Example: Event-Detection Modelling Pipeline

Referring to the illustration above, the Event-Detection Modelling pipeline encompasses multiple stages—metadata querying and processing, corpus generation, feature extraction, model training, inference, post-processing, and metrics reporting. Each stage exhibits different resource profiles:
- Metadata Querying / Corpus Generation: Lighter compute requirements, often more I/O bound, possibly dependent on cloud storage and database services.
- Feature Extraction: This stage is highly parallelizable, benefiting from scaling up CPU workers to handle large-scale data. Additionally, integrating RayDP (Spark-on-Ray) can enhance performance by leveraging Spark’s robust data processing capabilities within the Ray ecosystem, and for cross-platform compatibility.

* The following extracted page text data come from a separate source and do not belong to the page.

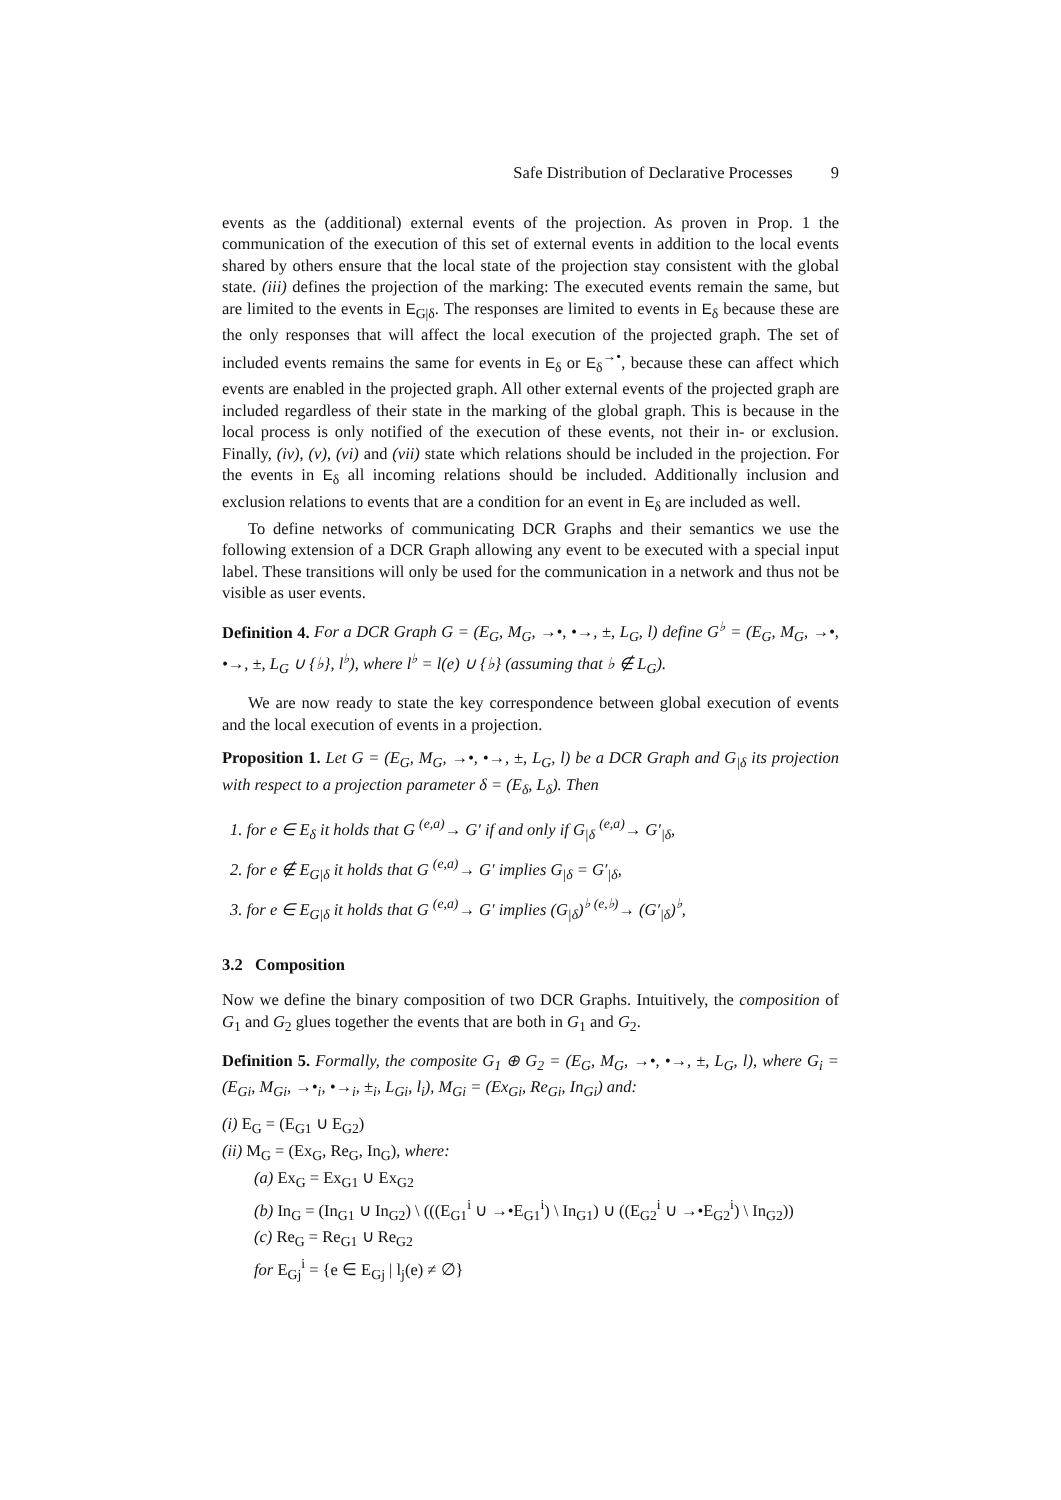Safe Distribution of Declarative Processes 9
events as the (additional) external events of the projection. As proven in Prop. 1 the communication of the execution of this set of external events in addition to the local events shared by others ensure that the local state of the projection stay consistent with the global state. (iii) defines the projection of the marking: The executed events remain the same, but are limited to the events in E<sub>G|δ</sub>. The responses are limited to events in E<sub>δ</sub> because these are the only responses that will affect the local execution of the projected graph. The set of included events remains the same for events in E<sub>δ</sub> or E<sub>δ</sub><sup>→•</sup>, because these can affect which events are enabled in the projected graph. All other external events of the projected graph are included regardless of their state in the marking of the global graph. This is because in the local process is only notified of the execution of these events, not their in- or exclusion. Finally, (iv), (v), (vi) and (vii) state which relations should be included in the projection. For the events in E<sub>δ</sub> all incoming relations should be included. Additionally inclusion and exclusion relations to events that are a condition for an event in E<sub>δ</sub> are included as well.
To define networks of communicating DCR Graphs and their semantics we use the following extension of a DCR Graph allowing any event to be executed with a special input label. These transitions will only be used for the communication in a network and thus not be visible as user events.
Definition 4. For a DCR Graph G = (E<sub>G</sub>, M<sub>G</sub>, →•, •→, ±, L<sub>G</sub>, l) define G<sup>♭</sup> = (E<sub>G</sub>, M<sub>G</sub>, →•, •→, ±, L<sub>G</sub> ∪ {♭}, l<sup>♭</sup>), where l<sup>♭</sup> = l(e) ∪ {♭} (assuming that ♭ ∉ L<sub>G</sub>).
We are now ready to state the key correspondence between global execution of events and the local execution of events in a projection.
Proposition 1. Let G = (E<sub>G</sub>, M<sub>G</sub>, →•, •→, ±, L<sub>G</sub>, l) be a DCR Graph and G<sub>|δ</sub> its projection with respect to a projection parameter δ = (E<sub>δ</sub>, L<sub>δ</sub>). Then
1. for e ∈ E<sub>δ</sub> it holds that G <sup>(e,a)</sup>→ G′ if and only if G<sub>|δ</sub> <sup>(e,a)</sup>→ G′<sub>|δ</sub>,
2. for e ∉ E<sub>G|δ</sub> it holds that G <sup>(e,a)</sup>→ G′ implies G<sub>|δ</sub> = G′<sub>|δ</sub>,
3. for e ∈ E<sub>G|δ</sub> it holds that G <sup>(e,a)</sup>→ G′ implies (G<sub>|δ</sub>)<sup>♭</sup> <sup>(e,♭)</sup>→ (G′<sub>|δ</sub>)<sup>♭</sup>,
3.2 Composition
Now we define the binary composition of two DCR Graphs. Intuitively, the composition of G<sub>1</sub> and G<sub>2</sub> glues together the events that are both in G<sub>1</sub> and G<sub>2</sub>.
Definition 5. Formally, the composite G<sub>1</sub> ⊕ G<sub>2</sub> = (E<sub>G</sub>, M<sub>G</sub>, →•, •→, ±, L<sub>G</sub>, l), where G<sub>i</sub> = (E<sub>Gi</sub>, M<sub>Gi</sub>, →•<sub>i</sub>, •→<sub>i</sub>, ±<sub>i</sub>, L<sub>Gi</sub>, l<sub>i</sub>), M<sub>Gi</sub> = (Ex<sub>Gi</sub>, Re<sub>Gi</sub>, In<sub>Gi</sub>) and:
(i) E<sub>G</sub> = (E<sub>G1</sub> ∪ E<sub>G2</sub>)
(ii) M<sub>G</sub> = (Ex<sub>G</sub>, Re<sub>G</sub>, In<sub>G</sub>), where:
(a) Ex<sub>G</sub> = Ex<sub>G1</sub> ∪ Ex<sub>G2</sub>
(b) In<sub>G</sub> = (In<sub>G1</sub> ∪ In<sub>G2</sub>) \ (((E<sub>G1</sub><sup>i</sup> ∪ →•E<sub>G1</sub><sup>i</sup>) \ In<sub>G1</sub>) ∪ ((E<sub>G2</sub><sup>i</sup> ∪ →•E<sub>G2</sub><sup>i</sup>) \ In<sub>G2</sub>))
(c) Re<sub>G</sub> = Re<sub>G1</sub> ∪ Re<sub>G2</sub>
for E<sub>Gj</sub><sup>i</sup> = {e ∈ E<sub>Gj</sub> | l<sub>j</sub>(e) ≠ ∅}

- Model Training & Inference: Commonly GPU-intensive, especially if using advanced deep learning frameworks; can also be hybrid (CPU + GPU).
- Post-processing & Reporting: Typically CPU-focused, although can require memory-intensive steps depending on the size of generated outputs.

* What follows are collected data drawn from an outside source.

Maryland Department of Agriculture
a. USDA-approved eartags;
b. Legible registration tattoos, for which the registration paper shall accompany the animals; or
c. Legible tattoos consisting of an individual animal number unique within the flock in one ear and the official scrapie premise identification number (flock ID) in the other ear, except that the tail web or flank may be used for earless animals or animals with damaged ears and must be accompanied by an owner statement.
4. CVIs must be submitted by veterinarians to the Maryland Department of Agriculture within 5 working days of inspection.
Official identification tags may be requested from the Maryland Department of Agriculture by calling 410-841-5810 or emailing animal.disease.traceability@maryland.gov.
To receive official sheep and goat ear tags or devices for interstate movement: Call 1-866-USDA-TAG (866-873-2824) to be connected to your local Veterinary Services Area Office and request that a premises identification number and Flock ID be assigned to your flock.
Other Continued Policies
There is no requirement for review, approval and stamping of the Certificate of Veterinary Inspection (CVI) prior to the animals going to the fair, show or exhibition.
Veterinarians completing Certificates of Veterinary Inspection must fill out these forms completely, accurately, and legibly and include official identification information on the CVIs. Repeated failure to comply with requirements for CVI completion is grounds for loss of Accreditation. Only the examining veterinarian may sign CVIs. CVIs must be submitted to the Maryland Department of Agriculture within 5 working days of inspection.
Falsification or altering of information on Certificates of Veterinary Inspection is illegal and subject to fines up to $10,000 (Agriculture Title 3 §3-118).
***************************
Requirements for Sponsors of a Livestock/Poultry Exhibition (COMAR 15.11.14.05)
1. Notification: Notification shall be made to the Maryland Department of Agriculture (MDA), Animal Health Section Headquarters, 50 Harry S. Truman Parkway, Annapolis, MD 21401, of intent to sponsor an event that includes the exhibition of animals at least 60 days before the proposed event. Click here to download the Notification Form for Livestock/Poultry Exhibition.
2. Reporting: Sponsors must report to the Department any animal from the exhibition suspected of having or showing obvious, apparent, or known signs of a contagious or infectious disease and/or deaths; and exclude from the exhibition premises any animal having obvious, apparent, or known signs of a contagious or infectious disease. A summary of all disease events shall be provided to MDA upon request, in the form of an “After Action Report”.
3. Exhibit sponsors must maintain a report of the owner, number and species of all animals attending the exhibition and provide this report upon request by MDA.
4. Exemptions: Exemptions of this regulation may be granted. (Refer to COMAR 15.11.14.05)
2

With a hybrid cluster that includes both CPU-focused and GPU-equipped worker nodes—and a single head node orchestrating tasks—we can dynamically spin up and scale only the portions of the cluster needed for each stage. Once these tasks complete, the autoscaler spins resources back down, keeping costs as low as possible.

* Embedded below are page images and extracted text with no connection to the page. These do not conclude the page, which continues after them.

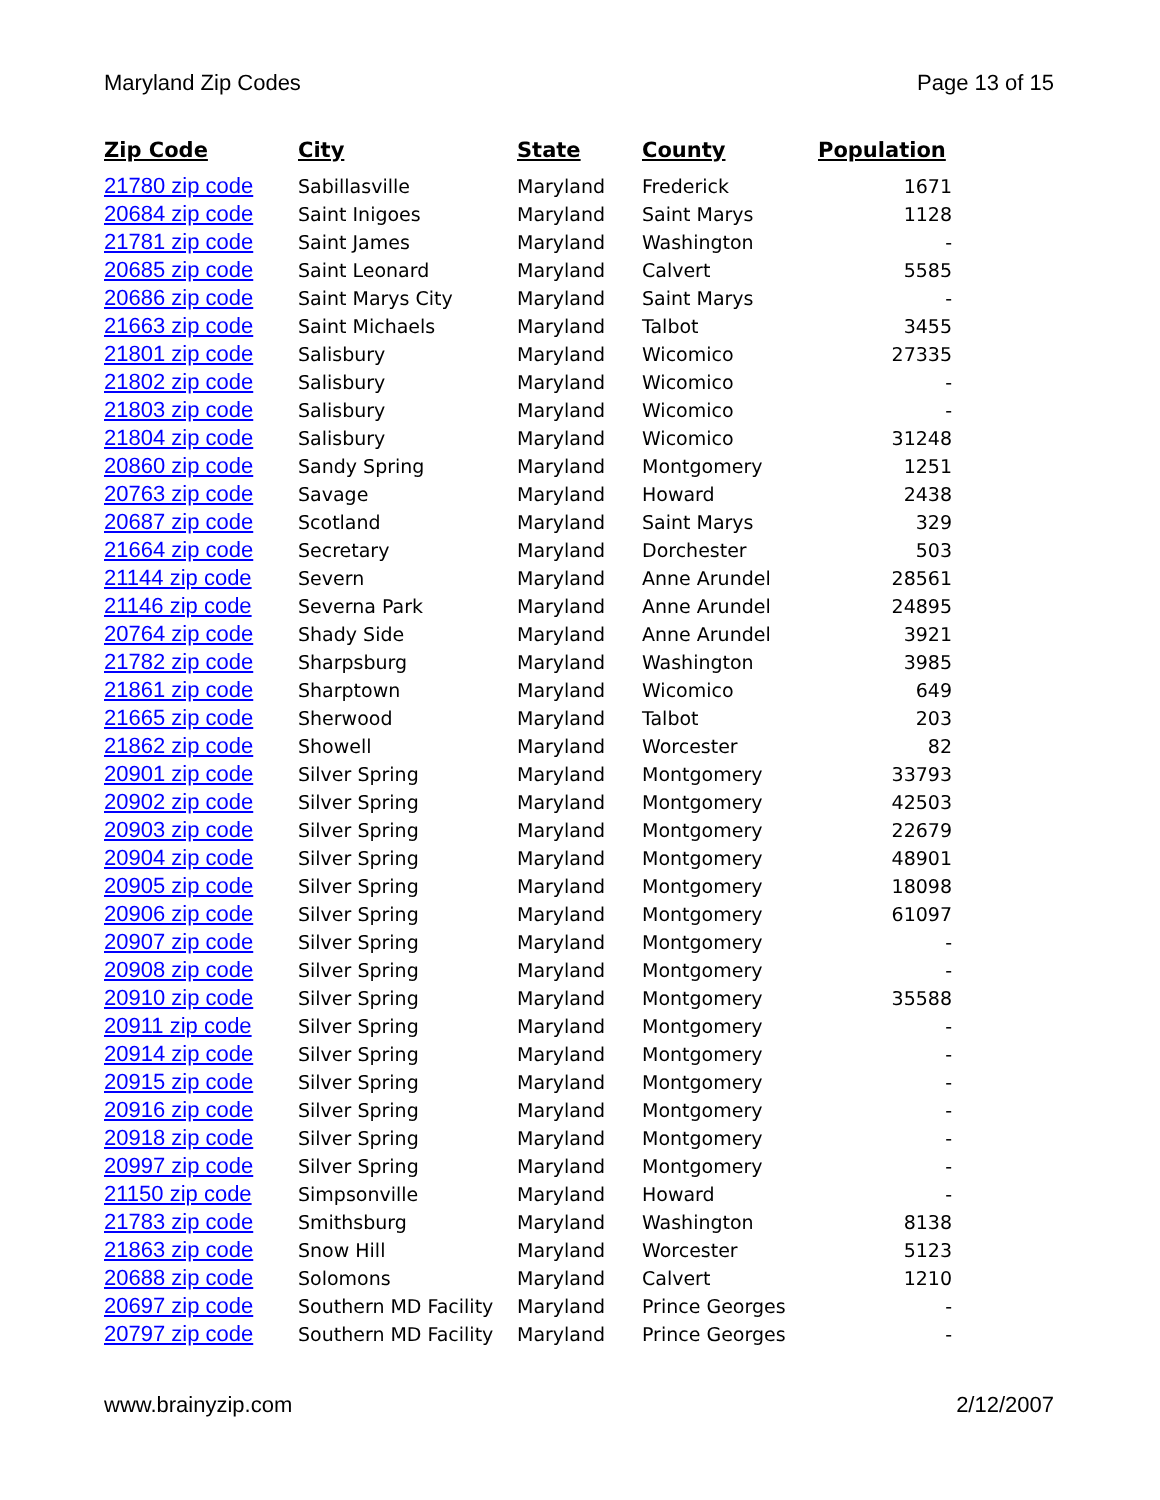Maryland Zip Codes Page 13 of 15
| Zip Code | City | State | County | Population |
| --- | --- | --- | --- | --- |
| 21780 zip code | Sabillasville | Maryland | Frederick | 1671 |
| 20684 zip code | Saint Inigoes | Maryland | Saint Marys | 1128 |
| 21781 zip code | Saint James | Maryland | Washington | - |
| 20685 zip code | Saint Leonard | Maryland | Calvert | 5585 |
| 20686 zip code | Saint Marys City | Maryland | Saint Marys | - |
| 21663 zip code | Saint Michaels | Maryland | Talbot | 3455 |
| 21801 zip code | Salisbury | Maryland | Wicomico | 27335 |
| 21802 zip code | Salisbury | Maryland | Wicomico | - |
| 21803 zip code | Salisbury | Maryland | Wicomico | - |
| 21804 zip code | Salisbury | Maryland | Wicomico | 31248 |
| 20860 zip code | Sandy Spring | Maryland | Montgomery | 1251 |
| 20763 zip code | Savage | Maryland | Howard | 2438 |
| 20687 zip code | Scotland | Maryland | Saint Marys | 329 |
| 21664 zip code | Secretary | Maryland | Dorchester | 503 |
| 21144 zip code | Severn | Maryland | Anne Arundel | 28561 |
| 21146 zip code | Severna Park | Maryland | Anne Arundel | 24895 |
| 20764 zip code | Shady Side | Maryland | Anne Arundel | 3921 |
| 21782 zip code | Sharpsburg | Maryland | Washington | 3985 |
| 21861 zip code | Sharptown | Maryland | Wicomico | 649 |
| 21665 zip code | Sherwood | Maryland | Talbot | 203 |
| 21862 zip code | Showell | Maryland | Worcester | 82 |
| 20901 zip code | Silver Spring | Maryland | Montgomery | 33793 |
| 20902 zip code | Silver Spring | Maryland | Montgomery | 42503 |
| 20903 zip code | Silver Spring | Maryland | Montgomery | 22679 |
| 20904 zip code | Silver Spring | Maryland | Montgomery | 48901 |
| 20905 zip code | Silver Spring | Maryland | Montgomery | 18098 |
| 20906 zip code | Silver Spring | Maryland | Montgomery | 61097 |
| 20907 zip code | Silver Spring | Maryland | Montgomery | - |
| 20908 zip code | Silver Spring | Maryland | Montgomery | - |
| 20910 zip code | Silver Spring | Maryland | Montgomery | 35588 |
| 20911 zip code | Silver Spring | Maryland | Montgomery | - |
| 20914 zip code | Silver Spring | Maryland | Montgomery | - |
| 20915 zip code | Silver Spring | Maryland | Montgomery | - |
| 20916 zip code | Silver Spring | Maryland | Montgomery | - |
| 20918 zip code | Silver Spring | Maryland | Montgomery | - |
| 20997 zip code | Silver Spring | Maryland | Montgomery | - |
| 21150 zip code | Simpsonville | Maryland | Howard | - |
| 21783 zip code | Smithsburg | Maryland | Washington | 8138 |
| 21863 zip code | Snow Hill | Maryland | Worcester | 5123 |
| 20688 zip code | Solomons | Maryland | Calvert | 1210 |
| 20697 zip code | Southern MD Facility | Maryland | Prince Georges | - |
| 20797 zip code | Southern MD Facility | Maryland | Prince Georges | - |
www.brainyzip.com 2/12/2007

Scalability & Future Developments
One of the key advantages of this approach is its adaptability to ongoing developments in the open-source ecosystem. Because EKSRay relies on foundational components like KubeRay, EKS, Ray Core, and the EKSRay CLI, any improvements in these areas translate directly to enhanced capabilities for the platform. As these tools continue to mature, we anticipate:
- Greater efficiency in how Ray schedules resources and tasks across different node types
- More advanced autoscaling policies that further reduce cost and idle capacity
- Continuous refinements to the user experience in spawning clusters and managing RayJobs
Ultimately, our vision is for EKSRay to serve as a low-cost, high-performance, and highly extensible platform for large-scale distributed training, ETL, and beyond. The flexible dynamic autoscaling architecture described here represents a significant step toward realizing that vision.
For those interested in harnessing these capabilities, CMT’s MLOps or Data Science departments can facilitate setup with EKSRay in under an hour. Once onboarded, data science teams gain access to a platform that automates critical workflows, scales effortlessly to handle even substantially large data workloads, and minimizes costs by allowing us to perform all these tasks while only incurring base EC2 costs. As open-source components like Ray and KubeRay continue to evolve, EKSRay remains poised to incorporate new innovations, further enhancing its robust, high-performance ecosystem for large-scale data science.